Blake calls this the hedonic treadmill. “Most of society is on it and very few people will get off,” he explains.
“It’s essentially where you reach for a goal (a bigger paycheck, a job promotion, a new house, a car or a hotter partner) only you find once you get there, that you’re a little disappointed and underwhelmed by how you feel.”
“So you’ll find yourself thinking ‘well that didn’t quite hit the sweet spot, so I must need an even bigger pay rise, another job promotion, a faster/better car,’ and you start the chase of the ‘elusive carrot’ again.”
He expands upon the topic of the timeline society says we should follow, and how it’s not necessarily the right path for every single one of us to take: “Find YOUR truth, not the status quo… You go to school, get good grades, get a job, find a partner, buy a white picket fence with 2.5 kids and a dog, retire when you’re 65, die when you’re 75.”
“If that’s YOUR truth then go for it. Just be mindful, when you really sit in stillness and silence with yourself and by yourself, that you may find out this isn’t for you and that you’ve just bought into the ‘norm’ without really asking yourself, ‘what do YOU want?’”

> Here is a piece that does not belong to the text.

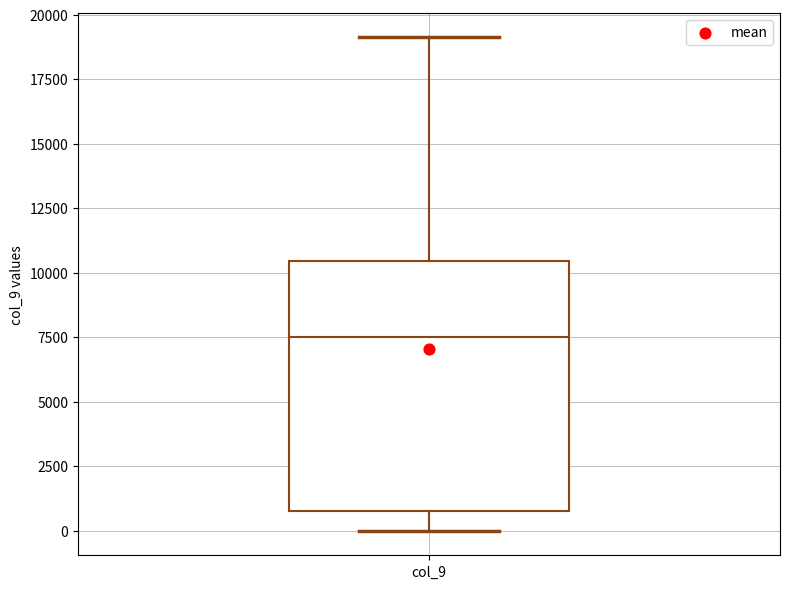

Where is the lower edge of the box for col_9 on the y-axis? The values are not printed on the chart, so give them approximately, as read against the axis.

1000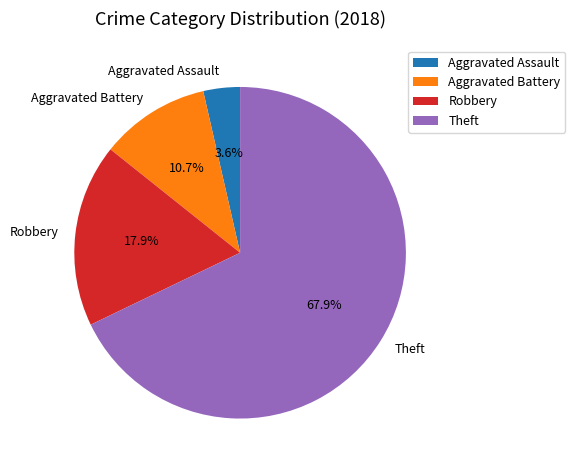

Which slice is the smallest?

Aggravated Assault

This point certainly spoke to me. I definitely haven’t followed society’s ideal timeline, but am I unhappy about that? No. Instead of settling down with someone, buying a house etc, I’ve instead moved to Australia, made an incredible group of friends, experienced new ways of living and had some eye-opening conversations with people. I know full well I would have missed out on all these experiences and more, had I ‘bought into the system’, as Blake puts it.
Blake hits home that we should all be mindful of pressure. “Whether it’s self-inflicted or society inflicted, the majority have bought into the same narrative and may make judgements or ask questions of the path you are taking, ‘Oh, so you’re not going to university?’; ‘Oh, so you haven’t bought a house yet?’; ‘Oh, so you don’t have a partner?’…”

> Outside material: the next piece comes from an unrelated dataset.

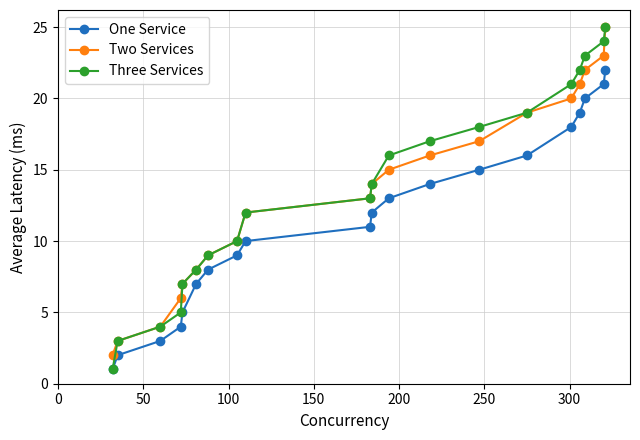

True or false: Two Services and One Service cross at least once.

False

“If you don’t know what is really true for you, you may find that you beat yourself up for not following the common path and ‘conform’ because you think you should. Work out who you are and stay true to that.”
So, to answer the question put forward in the headline. I should just keep doing whatever the f**k I want. Yes, I think I’m allowed to worry but ultimately, I don’t. I’m going to continue learning to accept all the facets that make me, me and once I’m 100% happy and sure of myself, I can then start tackling other goals.